Marie Bashir Institute for Infectious Diseases and Biosecurity, Charles Perkins Centre, School of Biological Sciences and Sydney Medical School, The University of Sydney, Sydney, NSW, Australia.
Marie Bashir Institute for Infectious Diseases and Biosecurity, Charles Perkins Centre, School of Biological Sciences and Sydney Medical School, The University of Sydney, Sydney, NSW, Australia
Mol Biol Evol. 2016 Jan;33(1):255-67. doi: 10.1093/molbev/msv207. Epub 2015 Sep 28.

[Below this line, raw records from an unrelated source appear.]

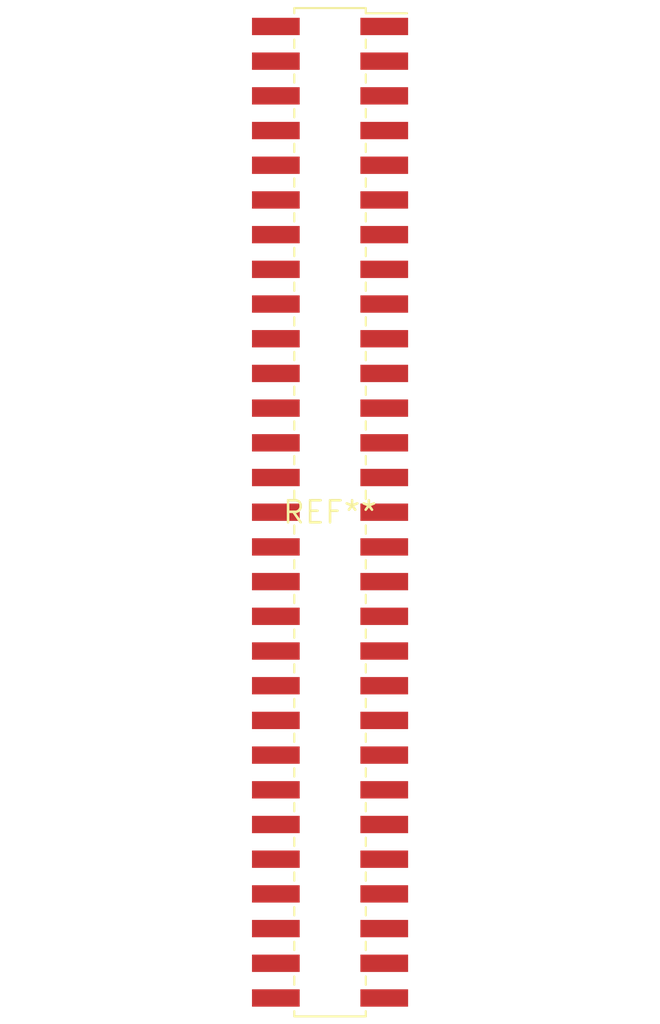
<source format=kicad_pcb>
(kicad_pcb (version 20240108) (generator pcbnew)

  (general
    (thickness 1.6)
  )

  (paper "A4")
  (layers
    (0 "F.Cu" signal)
    (31 "B.Cu" signal)
    (32 "B.Adhes" user "B.Adhesive")
    (33 "F.Adhes" user "F.Adhesive")
    (34 "B.Paste" user)
    (35 "F.Paste" user)
    (36 "B.SilkS" user "B.Silkscreen")
    (37 "F.SilkS" user "F.Silkscreen")
    (38 "B.Mask" user)
    (39 "F.Mask" user)
    (40 "Dwgs.User" user "User.Drawings")
    (41 "Cmts.User" user "User.Comments")
    (42 "Eco1.User" user "User.Eco1")
    (43 "Eco2.User" user "User.Eco2")
    (44 "Edge.Cuts" user)
    (45 "Margin" user)
    (46 "B.CrtYd" user "B.Courtyard")
    (47 "F.CrtYd" user "F.Courtyard")
    (48 "B.Fab" user)
    (49 "F.Fab" user)
    (50 "User.1" user)
    (51 "User.2" user)
    (52 "User.3" user)
    (53 "User.4" user)
    (54 "User.5" user)
    (55 "User.6" user)
    (56 "User.7" user)
    (57 "User.8" user)
    (58 "User.9" user)
  )

  (setup
    (pad_to_mask_clearance 0)
    (pcbplotparams
      (layerselection 0x00010fc_ffffffff)
      (plot_on_all_layers_selection 0x0000000_00000000)
      (disableapertmacros false)
      (usegerberextensions false)
      (usegerberattributes false)
      (usegerberadvancedattributes false)
      (creategerberjobfile false)
      (dashed_line_dash_ratio 12.000000)
      (dashed_line_gap_ratio 3.000000)
      (svgprecision 4)
      (plotframeref false)
      (viasonmask false)
      (mode 1)
      (useauxorigin false)
      (hpglpennumber 1)
      (hpglpenspeed 20)
      (hpglpendiameter 15.000000)
      (dxfpolygonmode false)
      (dxfimperialunits false)
      (dxfusepcbnewfont false)
      (psnegative false)
      (psa4output false)
      (plotreference false)
      (plotvalue false)
      (plotinvisibletext false)
      (sketchpadsonfab false)
      (subtractmaskfromsilk false)
      (outputformat 1)
      (mirror false)
      (drillshape 1)
      (scaleselection 1)
      (outputdirectory "")
    )
  )

  (net 0 "")

  (footprint "PinSocket_2x29_P2.00mm_Vertical_SMD" (layer "F.Cu") (at 0 0))

)

</source>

Determining the time scale of virus evolution is central to understanding their origins and emergence. The phylogenetic methods commonly used for this purpose can be misleading if the substitution model makes incorrect assumptions about the data. Empirical studies consider a pool of models and select that with the highest statistical fit. However, this does not allow the rejection of all models, even if they poorly describe the data. An alternative is to use model adequacy methods that evaluate the ability of a model to predict hypothetical future observations. This can be done by comparing the empirical data with data generated under the model in question. We conducted simulations to evaluate the sensitivity of such methods with nucleotide, amino acid, and codon data. These effectively detected underparameterized models, but failed to detect mutational saturation and some instances of nonstationary base composition, which can lead to biases in estimates of tree topology and length. To test the applicability of these methods with real data, we analyzed nucleotide and amino acid data sets from the genus Flavivirus of RNA viruses. In most cases these models were inadequate, with the exception of a data set of relatively closely related sequences of Dengue virus, for which the GTR+Γ nucleotide and LG+Γ amino acid substitution models were adequate. Our results partly explain the lack of consensus over estimates of the long-term evolutionary time scale of these viruses, and indicate that assessing the adequacy of substitution models should be routinely used to determine whether estimates are reliable.
确定病毒进化的时间尺度对于了解它们的起源和出现至关重要。为此目的通常使用的系统发育方法如果替代模型对数据做出不正确的假设,可能会产生误导。实证研究考虑了一组模型,并选择了具有最高统计拟合度的模型。然而,这并不能排除所有模型,即使它们不能很好地描述数据。另一种方法是使用模型适当性方法来评估模型预测假设未来观测值的能力。这可以通过将经验数据与在有问题的模型下生成的数据进行比较来完成。我们进行了模拟,以评估核苷酸、氨基酸和密码子数据的此类方法的敏感性。这些方法有效地检测到参数不足的模型,但未能检测到突变饱和和某些非平稳碱基组成的情况,这可能导致树拓扑和长度估计的偏差。为了用真实数据测试这些方法的适用性,我们分析了 RNA 病毒属黄病毒的核苷酸和氨基酸数据集。在大多数情况下,这些模型都不适当,除了登革热病毒相对密切相关序列的数据集外,该数据集的 GTR+Γ 核苷酸和 LG+Γ 氨基酸取代模型是适当的。我们的结果部分解释了对这些病毒长期进化时间尺度估计缺乏共识的原因,并表明应例行评估替代模型的适当性,以确定估计值是否可靠。